Let’s also assume all 10 percent of the people in the individual market face turmoil. What does that get us? A little over 50 percent of Americans — and that’s assuming worst-case scenarios. For instance, thus far there does not seem to be much impact on people on Medicaid (16 percent of Americans) or military health care (about 5 percent).

Stewart said McConnell “could have been more precise in that unscripted interview, but it’s not clear to me that he’s claiming every person in the 85 percent will each have disruption, but rather making a case that has been made consistently (despite the President’s claim to the contrary) that people who already have insurance are facing disruption.”

Stewart pointed to a number of news reports, such as employers cutting coverage for spouses, premium hikes, efforts to scale back high-end plans to avoid the “Cadillac tax,” and concerns by union leaders that the law will drive up costs for their health care plans.

“We’re not making the argument that you’re trying to quantify,” Stewart said. “We can all stipulate that everyone with existing insurance won’t have ‘enormous disruption,’ but what is undeniable is that there was, is and will be enormous disruption among people with existing coverage.”

Stewart described the 85 percent as “the universe of people who stand to have an effect as Obamacare attempts to help the 15 percent. He could have been more clear about that.” But Stewart added: “Unlike the President, he didn’t claim that every single one of them would have the same outcome (and I believe the President had that as a talking point, not as part of an answer in a standup interview). It’s not a regular talking point for him; it is a regular idea.”

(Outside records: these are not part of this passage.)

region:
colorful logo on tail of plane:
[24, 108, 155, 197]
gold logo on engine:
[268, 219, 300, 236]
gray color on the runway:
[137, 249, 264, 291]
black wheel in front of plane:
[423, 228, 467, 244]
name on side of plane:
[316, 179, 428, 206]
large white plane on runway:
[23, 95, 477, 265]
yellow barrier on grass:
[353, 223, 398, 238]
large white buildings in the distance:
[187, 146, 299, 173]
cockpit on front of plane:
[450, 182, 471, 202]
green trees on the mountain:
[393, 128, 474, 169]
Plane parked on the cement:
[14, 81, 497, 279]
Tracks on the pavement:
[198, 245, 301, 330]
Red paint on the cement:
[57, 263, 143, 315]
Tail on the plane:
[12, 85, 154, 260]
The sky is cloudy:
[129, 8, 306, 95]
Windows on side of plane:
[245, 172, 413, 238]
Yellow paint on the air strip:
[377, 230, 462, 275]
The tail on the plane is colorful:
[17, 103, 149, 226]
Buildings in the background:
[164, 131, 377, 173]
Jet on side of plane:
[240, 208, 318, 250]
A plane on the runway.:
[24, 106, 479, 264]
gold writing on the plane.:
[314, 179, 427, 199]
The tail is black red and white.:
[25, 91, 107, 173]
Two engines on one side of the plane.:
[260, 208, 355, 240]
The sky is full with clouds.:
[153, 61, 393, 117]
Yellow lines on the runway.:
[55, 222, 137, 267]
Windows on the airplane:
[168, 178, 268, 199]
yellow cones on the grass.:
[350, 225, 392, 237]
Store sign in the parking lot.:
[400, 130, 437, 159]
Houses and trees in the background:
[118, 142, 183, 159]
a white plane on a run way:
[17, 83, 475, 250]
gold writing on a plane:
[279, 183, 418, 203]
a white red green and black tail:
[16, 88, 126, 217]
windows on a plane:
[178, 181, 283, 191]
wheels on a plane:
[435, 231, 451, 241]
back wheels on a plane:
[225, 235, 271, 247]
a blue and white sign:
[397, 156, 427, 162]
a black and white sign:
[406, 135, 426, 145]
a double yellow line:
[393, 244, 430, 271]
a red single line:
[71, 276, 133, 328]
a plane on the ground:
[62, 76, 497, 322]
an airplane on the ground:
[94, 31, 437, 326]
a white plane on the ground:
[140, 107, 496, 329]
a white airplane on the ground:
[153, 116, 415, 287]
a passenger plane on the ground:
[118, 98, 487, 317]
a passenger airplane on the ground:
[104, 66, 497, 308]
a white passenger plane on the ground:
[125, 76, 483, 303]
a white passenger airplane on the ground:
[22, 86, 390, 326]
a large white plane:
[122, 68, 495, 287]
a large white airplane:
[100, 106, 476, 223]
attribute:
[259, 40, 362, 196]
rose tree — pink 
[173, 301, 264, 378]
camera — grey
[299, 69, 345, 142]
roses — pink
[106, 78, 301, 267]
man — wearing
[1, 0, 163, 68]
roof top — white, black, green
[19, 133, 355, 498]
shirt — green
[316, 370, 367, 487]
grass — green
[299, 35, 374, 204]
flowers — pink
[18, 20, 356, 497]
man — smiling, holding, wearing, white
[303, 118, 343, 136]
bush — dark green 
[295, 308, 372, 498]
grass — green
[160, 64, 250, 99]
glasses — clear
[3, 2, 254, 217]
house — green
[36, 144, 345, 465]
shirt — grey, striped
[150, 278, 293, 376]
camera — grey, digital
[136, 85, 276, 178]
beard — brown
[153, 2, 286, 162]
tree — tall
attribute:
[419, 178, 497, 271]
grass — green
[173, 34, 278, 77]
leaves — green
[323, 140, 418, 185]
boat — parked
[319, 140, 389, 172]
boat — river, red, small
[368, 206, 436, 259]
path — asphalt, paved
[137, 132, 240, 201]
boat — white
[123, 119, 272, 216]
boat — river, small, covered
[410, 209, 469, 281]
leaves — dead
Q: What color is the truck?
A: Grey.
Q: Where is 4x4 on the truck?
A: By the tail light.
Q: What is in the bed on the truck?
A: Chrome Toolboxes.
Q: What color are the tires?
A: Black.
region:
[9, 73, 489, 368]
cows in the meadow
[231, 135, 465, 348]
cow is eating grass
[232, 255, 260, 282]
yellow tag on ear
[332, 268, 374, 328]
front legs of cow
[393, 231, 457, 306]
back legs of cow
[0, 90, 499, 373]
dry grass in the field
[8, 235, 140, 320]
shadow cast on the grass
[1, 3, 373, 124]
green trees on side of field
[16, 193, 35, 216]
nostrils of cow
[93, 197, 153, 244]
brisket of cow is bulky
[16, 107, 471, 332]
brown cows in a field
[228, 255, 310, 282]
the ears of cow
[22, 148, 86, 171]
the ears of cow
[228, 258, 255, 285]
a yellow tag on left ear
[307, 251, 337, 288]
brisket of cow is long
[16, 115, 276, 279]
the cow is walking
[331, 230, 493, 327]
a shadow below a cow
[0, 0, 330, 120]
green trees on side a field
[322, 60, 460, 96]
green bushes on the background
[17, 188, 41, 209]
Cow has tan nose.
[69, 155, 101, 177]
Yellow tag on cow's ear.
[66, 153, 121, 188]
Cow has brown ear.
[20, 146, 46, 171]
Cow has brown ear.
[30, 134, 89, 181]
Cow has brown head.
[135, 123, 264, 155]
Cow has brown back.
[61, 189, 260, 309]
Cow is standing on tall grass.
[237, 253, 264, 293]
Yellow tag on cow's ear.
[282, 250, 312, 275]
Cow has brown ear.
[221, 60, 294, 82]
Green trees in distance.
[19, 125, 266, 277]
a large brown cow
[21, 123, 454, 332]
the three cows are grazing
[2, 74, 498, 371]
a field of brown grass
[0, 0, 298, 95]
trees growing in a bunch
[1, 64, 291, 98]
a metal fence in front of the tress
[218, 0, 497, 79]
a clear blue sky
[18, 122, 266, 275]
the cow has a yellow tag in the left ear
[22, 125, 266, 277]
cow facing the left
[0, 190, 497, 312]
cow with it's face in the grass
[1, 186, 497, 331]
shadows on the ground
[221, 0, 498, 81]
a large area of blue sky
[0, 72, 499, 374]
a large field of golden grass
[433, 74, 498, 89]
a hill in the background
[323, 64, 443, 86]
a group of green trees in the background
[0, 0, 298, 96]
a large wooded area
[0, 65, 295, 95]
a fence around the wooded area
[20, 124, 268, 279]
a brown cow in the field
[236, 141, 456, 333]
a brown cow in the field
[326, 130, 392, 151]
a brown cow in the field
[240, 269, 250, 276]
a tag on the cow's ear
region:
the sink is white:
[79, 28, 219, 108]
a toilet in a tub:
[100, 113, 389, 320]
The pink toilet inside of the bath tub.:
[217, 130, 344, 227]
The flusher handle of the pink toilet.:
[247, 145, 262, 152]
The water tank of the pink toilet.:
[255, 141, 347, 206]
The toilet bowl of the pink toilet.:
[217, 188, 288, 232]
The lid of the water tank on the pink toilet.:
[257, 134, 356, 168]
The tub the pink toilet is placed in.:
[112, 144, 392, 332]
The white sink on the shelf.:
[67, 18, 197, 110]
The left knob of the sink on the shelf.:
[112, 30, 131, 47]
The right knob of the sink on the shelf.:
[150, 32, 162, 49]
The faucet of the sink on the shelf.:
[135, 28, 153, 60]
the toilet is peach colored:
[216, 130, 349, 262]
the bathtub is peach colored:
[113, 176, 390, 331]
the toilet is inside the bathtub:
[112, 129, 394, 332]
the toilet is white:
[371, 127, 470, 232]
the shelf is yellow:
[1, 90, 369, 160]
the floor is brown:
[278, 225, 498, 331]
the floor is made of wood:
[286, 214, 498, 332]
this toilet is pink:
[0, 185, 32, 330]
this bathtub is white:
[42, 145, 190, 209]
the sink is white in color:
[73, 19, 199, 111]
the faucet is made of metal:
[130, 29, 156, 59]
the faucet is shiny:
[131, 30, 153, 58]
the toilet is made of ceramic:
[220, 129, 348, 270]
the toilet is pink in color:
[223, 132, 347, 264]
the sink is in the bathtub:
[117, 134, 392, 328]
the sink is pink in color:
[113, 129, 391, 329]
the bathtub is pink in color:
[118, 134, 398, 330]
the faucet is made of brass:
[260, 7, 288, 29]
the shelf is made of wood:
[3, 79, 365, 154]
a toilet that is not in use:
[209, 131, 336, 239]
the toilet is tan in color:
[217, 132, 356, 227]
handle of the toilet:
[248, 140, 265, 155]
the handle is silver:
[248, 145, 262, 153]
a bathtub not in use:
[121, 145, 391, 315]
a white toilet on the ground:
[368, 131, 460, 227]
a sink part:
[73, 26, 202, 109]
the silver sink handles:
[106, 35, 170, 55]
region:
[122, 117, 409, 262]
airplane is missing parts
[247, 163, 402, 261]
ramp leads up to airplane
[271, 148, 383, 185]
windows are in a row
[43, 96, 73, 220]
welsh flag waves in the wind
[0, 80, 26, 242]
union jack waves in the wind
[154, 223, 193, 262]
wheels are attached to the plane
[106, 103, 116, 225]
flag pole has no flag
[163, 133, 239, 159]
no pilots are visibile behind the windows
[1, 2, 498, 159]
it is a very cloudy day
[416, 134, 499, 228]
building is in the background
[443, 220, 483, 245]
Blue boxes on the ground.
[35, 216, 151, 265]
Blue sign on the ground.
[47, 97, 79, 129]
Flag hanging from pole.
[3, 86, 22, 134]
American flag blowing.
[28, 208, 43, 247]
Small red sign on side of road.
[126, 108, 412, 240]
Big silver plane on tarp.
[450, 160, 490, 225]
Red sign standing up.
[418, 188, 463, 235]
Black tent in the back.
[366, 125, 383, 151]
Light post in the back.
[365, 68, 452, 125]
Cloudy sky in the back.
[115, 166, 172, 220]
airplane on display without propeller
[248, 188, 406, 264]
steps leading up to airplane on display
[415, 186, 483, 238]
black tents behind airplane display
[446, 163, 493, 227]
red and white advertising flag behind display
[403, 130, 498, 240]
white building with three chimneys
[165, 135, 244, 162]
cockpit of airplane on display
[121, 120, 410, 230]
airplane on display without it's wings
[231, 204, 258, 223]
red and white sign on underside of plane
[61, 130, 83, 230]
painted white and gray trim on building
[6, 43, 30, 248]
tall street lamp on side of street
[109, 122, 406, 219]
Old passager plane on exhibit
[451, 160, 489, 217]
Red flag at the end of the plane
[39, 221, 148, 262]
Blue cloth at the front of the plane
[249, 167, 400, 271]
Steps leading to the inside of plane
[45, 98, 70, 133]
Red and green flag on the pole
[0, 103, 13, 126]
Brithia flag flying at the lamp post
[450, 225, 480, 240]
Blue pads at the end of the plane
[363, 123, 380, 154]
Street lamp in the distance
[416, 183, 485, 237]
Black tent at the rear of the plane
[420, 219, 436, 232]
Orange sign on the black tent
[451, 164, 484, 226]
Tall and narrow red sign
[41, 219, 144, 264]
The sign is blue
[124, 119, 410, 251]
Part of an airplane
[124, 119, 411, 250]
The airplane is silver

We understand that things can get garbled during live television interviews. McConnell appears to be making an argument that Sen. Ted Cruz, R-Tex., made a few weeks back — about how the efforts to help the uninsured have hurt the broader population who already have insurance. Cruz’s numbers, however, did not add up at all.

McConnell did not make that same mistake, but he still suggested that a large percentage of Americans with insurance (85 percent) will face extraordinary disruptions in their health plan. It’s really much too early to be able to make that judgment, especially given that most Americans are in employer-provided plans.

(We will leave aside McConnell’s comment that the law exacerbates costs, except to note that the jury is still out on that. The White House maintains that the health care law has helped on costs.)

The Obama administration has erred in playing down the impact on Americans of this far-reaching law, while the law’s opponents run the risk of over-exaggerating the potential impact. As we have repeatedly noted, there are winners and losers, and no one really knows what the final score will be.